ROMANIA COMMEMORATES STRUMA

Shoah refugees ‘perished in an abyss of indifference’

Israeli Ambassador to Romania David Saranga (right) and Romanian Rear Admiral Mihai Panait at the commemoration ceremony for the victims of the Struma.Photo: Courtesy, Israeli Embassy in Romania
Israeli Ambassador to Romania David Saranga (right) and Romanian Rear Admiral Mihai Panait at the commemoration ceremony for the victims of the Struma.Photo: Courtesy, Israeli Embassy in Romania

ROMANIAN officials for the first time commemorated the victims of the sinking 80 years ago of the Struma, a ship that carried hundreds of Holocaust refugees from Romania.

The ceremony late last month took place in the coastal city of Constanta in southern Romania, from which the ship set sail in 1941 with 770 refugees, including more than 100 children, aboard.

In 1942, a Red Army submarine mistook the Struma for a hostile ship after Turkish authorities towed it away from its dock in Istanbul and left it in international waters without a working engine or an anchor. The sub torpedoed the ship, leaving only one survivor.

During the ceremony, which was attended by about 80 people, Romanian Rear Admiral Mihai Panait, the top commander of the country’s navy, and Florin Goidea, the director of the Constanta Port, laid wreaths on the water beside the dock from which the Struma set sail.

“It’s the first time that Romania officially commemorates the Struma’s tragedy on Romanian soil, and it’s part of the efforts of successive governments in recent years to face the past and the events of the Holocaust era, when half of the country’s Jewish community was murdered,” said David Saranga, Israel’s ambassador to Romania, who also attended the event.

In his speech, Panait acknowledged that historical record.

“We commemorate today not only a tragic event, but we also bring back the attention to the suffering caused by the repression of the Jews during the Second World War,” he said.
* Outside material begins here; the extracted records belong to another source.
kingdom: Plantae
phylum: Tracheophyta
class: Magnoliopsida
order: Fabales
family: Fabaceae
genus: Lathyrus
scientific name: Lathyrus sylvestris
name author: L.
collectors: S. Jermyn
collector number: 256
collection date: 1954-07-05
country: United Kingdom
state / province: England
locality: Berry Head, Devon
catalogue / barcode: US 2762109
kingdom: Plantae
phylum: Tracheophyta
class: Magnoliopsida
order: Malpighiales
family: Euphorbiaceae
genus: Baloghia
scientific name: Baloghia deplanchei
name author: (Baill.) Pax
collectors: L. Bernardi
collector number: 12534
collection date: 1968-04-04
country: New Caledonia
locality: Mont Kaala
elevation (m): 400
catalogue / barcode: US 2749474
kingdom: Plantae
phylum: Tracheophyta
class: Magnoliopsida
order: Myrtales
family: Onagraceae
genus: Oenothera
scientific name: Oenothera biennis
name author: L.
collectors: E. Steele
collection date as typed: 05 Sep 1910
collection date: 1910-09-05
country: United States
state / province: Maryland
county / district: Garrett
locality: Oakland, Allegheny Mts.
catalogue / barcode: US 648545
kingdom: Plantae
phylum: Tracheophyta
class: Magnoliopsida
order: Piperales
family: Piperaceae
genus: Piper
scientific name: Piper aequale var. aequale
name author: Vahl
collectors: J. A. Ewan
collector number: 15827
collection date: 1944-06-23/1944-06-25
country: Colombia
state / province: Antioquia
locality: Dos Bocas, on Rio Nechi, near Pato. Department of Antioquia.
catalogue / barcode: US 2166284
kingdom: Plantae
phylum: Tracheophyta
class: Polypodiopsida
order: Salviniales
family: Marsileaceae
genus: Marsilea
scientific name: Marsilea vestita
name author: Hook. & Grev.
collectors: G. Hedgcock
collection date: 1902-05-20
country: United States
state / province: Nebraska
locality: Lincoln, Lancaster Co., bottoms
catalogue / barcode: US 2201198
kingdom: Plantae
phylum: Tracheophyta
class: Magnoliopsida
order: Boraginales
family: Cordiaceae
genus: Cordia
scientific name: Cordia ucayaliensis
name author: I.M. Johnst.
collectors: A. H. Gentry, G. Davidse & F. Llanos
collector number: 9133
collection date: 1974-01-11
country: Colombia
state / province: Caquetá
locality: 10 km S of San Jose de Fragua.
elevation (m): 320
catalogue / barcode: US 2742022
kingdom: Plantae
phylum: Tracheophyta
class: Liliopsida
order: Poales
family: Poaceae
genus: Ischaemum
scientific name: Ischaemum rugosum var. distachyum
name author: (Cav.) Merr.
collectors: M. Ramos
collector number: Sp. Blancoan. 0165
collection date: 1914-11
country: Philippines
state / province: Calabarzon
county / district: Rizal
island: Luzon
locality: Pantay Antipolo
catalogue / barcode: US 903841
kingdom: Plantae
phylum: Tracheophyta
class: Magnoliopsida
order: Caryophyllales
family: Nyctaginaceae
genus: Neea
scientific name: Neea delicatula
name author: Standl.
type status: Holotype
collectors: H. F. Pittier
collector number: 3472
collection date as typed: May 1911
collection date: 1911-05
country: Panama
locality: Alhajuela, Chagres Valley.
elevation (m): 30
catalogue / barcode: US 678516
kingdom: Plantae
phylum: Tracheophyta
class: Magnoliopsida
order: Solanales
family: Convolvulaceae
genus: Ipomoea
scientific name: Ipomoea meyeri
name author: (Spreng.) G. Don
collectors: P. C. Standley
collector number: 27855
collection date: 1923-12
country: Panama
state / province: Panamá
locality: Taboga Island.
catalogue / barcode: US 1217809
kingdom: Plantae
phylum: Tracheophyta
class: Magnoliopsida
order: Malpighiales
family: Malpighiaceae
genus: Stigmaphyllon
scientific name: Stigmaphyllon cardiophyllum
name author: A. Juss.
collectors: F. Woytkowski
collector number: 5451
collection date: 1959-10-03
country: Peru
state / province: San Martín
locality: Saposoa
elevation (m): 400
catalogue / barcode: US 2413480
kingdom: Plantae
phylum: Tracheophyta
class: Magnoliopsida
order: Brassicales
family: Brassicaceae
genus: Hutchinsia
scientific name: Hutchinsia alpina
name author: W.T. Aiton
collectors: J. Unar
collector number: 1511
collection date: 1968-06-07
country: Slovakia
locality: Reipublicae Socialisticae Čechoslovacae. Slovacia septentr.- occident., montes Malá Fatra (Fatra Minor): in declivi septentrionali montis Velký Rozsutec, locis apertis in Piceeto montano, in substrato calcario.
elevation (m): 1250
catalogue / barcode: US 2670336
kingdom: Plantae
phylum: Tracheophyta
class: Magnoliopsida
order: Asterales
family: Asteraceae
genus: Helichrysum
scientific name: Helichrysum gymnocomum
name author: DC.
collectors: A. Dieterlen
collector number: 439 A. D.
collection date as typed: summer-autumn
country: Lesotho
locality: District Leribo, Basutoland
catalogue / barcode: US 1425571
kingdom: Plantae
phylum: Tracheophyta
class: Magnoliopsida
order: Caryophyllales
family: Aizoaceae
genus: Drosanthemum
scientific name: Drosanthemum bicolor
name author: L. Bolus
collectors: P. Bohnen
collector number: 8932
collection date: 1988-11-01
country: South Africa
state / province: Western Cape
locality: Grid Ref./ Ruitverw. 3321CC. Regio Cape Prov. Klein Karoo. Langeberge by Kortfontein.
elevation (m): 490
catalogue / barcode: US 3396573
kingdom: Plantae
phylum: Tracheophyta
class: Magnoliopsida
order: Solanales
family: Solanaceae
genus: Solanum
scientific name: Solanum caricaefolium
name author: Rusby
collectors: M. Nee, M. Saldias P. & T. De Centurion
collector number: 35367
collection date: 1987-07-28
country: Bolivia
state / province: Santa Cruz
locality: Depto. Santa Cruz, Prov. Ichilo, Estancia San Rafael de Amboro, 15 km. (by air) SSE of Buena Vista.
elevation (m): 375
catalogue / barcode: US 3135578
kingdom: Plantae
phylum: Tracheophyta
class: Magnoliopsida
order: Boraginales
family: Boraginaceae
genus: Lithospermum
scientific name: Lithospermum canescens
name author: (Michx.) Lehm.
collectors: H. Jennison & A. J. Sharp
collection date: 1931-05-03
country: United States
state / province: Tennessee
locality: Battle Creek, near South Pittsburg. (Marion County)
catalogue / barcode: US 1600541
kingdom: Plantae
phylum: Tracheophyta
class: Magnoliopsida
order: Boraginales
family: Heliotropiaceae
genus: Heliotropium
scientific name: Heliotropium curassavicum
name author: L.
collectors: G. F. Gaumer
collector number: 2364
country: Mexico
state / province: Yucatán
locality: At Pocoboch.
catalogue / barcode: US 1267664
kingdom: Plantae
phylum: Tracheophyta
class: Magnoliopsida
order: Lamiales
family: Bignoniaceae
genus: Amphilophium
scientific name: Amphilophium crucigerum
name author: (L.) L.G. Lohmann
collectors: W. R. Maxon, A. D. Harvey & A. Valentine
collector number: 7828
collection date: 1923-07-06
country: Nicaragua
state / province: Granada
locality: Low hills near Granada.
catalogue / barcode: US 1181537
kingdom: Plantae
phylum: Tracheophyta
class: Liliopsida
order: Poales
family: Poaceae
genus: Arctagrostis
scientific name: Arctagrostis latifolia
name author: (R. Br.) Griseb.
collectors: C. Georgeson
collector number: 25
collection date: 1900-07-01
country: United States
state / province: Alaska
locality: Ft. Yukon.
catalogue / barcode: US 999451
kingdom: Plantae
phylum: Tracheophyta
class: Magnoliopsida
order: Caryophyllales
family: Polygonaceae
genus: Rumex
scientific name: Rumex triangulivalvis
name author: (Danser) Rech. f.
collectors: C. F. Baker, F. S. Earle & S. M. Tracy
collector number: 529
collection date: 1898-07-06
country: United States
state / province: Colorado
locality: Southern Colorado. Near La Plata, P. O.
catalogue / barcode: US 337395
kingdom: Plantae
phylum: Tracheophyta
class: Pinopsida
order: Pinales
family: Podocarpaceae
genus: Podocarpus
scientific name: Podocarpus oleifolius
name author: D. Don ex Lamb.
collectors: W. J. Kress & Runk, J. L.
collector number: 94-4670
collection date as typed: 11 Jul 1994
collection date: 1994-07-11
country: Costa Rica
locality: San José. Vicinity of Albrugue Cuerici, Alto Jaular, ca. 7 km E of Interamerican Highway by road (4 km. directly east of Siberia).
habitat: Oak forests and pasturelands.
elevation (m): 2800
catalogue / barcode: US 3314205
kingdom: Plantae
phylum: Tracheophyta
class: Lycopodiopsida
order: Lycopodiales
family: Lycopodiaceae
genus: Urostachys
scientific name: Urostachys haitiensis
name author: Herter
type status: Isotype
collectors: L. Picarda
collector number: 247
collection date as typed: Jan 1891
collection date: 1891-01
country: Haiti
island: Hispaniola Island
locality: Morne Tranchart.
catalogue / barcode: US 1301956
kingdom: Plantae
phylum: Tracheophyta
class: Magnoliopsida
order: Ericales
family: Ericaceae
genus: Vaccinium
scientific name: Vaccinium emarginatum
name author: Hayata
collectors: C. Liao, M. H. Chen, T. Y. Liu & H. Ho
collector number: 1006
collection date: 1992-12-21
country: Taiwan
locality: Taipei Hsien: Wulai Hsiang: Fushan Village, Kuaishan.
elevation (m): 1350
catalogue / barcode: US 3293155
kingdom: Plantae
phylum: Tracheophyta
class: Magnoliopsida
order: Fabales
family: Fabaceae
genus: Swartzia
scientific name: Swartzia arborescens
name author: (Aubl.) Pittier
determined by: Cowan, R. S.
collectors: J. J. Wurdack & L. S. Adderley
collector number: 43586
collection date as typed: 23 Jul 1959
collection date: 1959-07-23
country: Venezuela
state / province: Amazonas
Romania was part of the Nazi-led Rome–Berlin Axis and an ally to Adolf Hitler’s Germany.

“We must react immediately to combat any form of intolerance, discrimination or racism. The best answer to such challenges is the honest and responsible education,” said Panait.

Saranga noted in his speech the persecution of Romanian Jews by their countrymen, while inserting a dig at the British by adding that Romanian Jews would have been able to reach pre-state Israel if it were not for British authorities’ refusal to let in the refugees, which left them stranded at the mercy of the Turks.

“For 10 weeks, Struma’s passengers had been abandoned in the port of Istanbul, because of the British government’s refusal to allow their entry to Israel,” he said.

Saranga told the story of one of the victims, 26-year-old Isaac-Itzhak Terkatin, a survivor of the vicious Iasi Pogrom of June 1941, which Romanians perpetrated against their Jewish neighbours.

Terkatin had hoped to emigrate to Israel and helped others leave before embarking the Struma despite the risks, said Saranga.

“His dream as well as that of other 768 Jews perished in the abyss of indifference.”